Requirement —
Each line of the data below holding the word "lustrage" must be copied.

Collection entries —

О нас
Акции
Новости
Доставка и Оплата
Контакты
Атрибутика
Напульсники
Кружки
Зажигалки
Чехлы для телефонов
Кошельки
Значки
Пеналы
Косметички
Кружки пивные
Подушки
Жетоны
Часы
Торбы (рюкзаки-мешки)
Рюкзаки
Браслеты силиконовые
* * *
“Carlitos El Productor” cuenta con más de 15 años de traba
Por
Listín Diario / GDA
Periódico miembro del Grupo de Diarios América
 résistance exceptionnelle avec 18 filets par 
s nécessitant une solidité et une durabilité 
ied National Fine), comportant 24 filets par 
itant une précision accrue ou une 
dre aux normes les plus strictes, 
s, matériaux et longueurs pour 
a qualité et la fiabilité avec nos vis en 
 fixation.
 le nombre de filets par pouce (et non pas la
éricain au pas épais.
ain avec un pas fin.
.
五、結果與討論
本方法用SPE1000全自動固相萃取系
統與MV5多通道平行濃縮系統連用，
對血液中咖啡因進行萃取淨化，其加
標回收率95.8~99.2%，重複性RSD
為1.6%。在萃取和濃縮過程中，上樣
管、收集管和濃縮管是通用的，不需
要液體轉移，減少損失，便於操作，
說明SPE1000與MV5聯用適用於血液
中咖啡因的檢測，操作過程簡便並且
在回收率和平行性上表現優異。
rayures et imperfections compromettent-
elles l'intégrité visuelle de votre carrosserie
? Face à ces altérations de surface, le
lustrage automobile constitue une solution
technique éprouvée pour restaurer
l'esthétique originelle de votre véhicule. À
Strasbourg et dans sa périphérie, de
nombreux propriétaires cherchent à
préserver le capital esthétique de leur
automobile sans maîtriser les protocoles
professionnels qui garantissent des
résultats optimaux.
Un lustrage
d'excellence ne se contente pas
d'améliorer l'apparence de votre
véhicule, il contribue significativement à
--
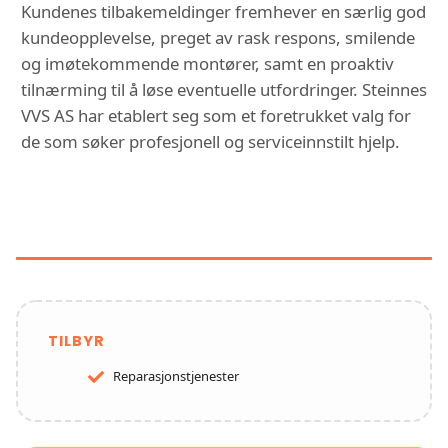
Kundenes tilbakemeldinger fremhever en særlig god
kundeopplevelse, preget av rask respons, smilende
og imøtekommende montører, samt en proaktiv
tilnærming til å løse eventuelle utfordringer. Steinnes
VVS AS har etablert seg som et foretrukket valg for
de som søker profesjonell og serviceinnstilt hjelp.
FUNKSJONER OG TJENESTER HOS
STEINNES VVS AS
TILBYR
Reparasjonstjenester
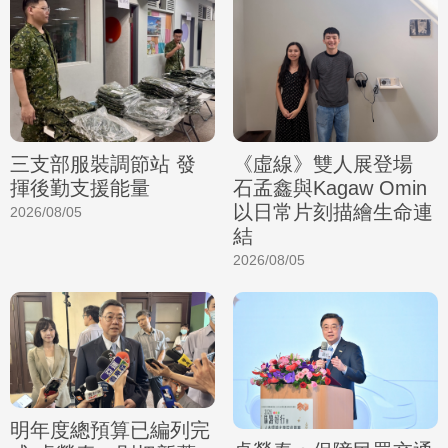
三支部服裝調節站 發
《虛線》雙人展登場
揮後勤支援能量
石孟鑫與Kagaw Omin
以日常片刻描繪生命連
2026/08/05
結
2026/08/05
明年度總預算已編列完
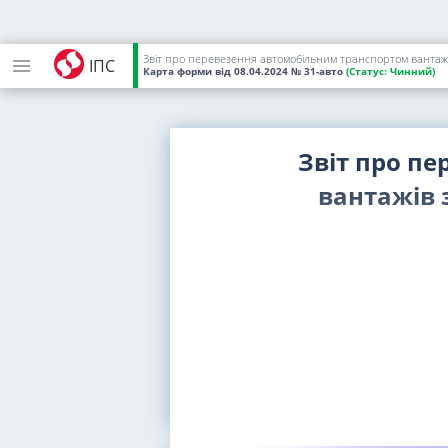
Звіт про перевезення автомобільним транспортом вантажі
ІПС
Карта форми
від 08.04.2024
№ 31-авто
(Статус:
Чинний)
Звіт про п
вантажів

Reply to the task —
lustrage automobile constitue une solution
Un lustrage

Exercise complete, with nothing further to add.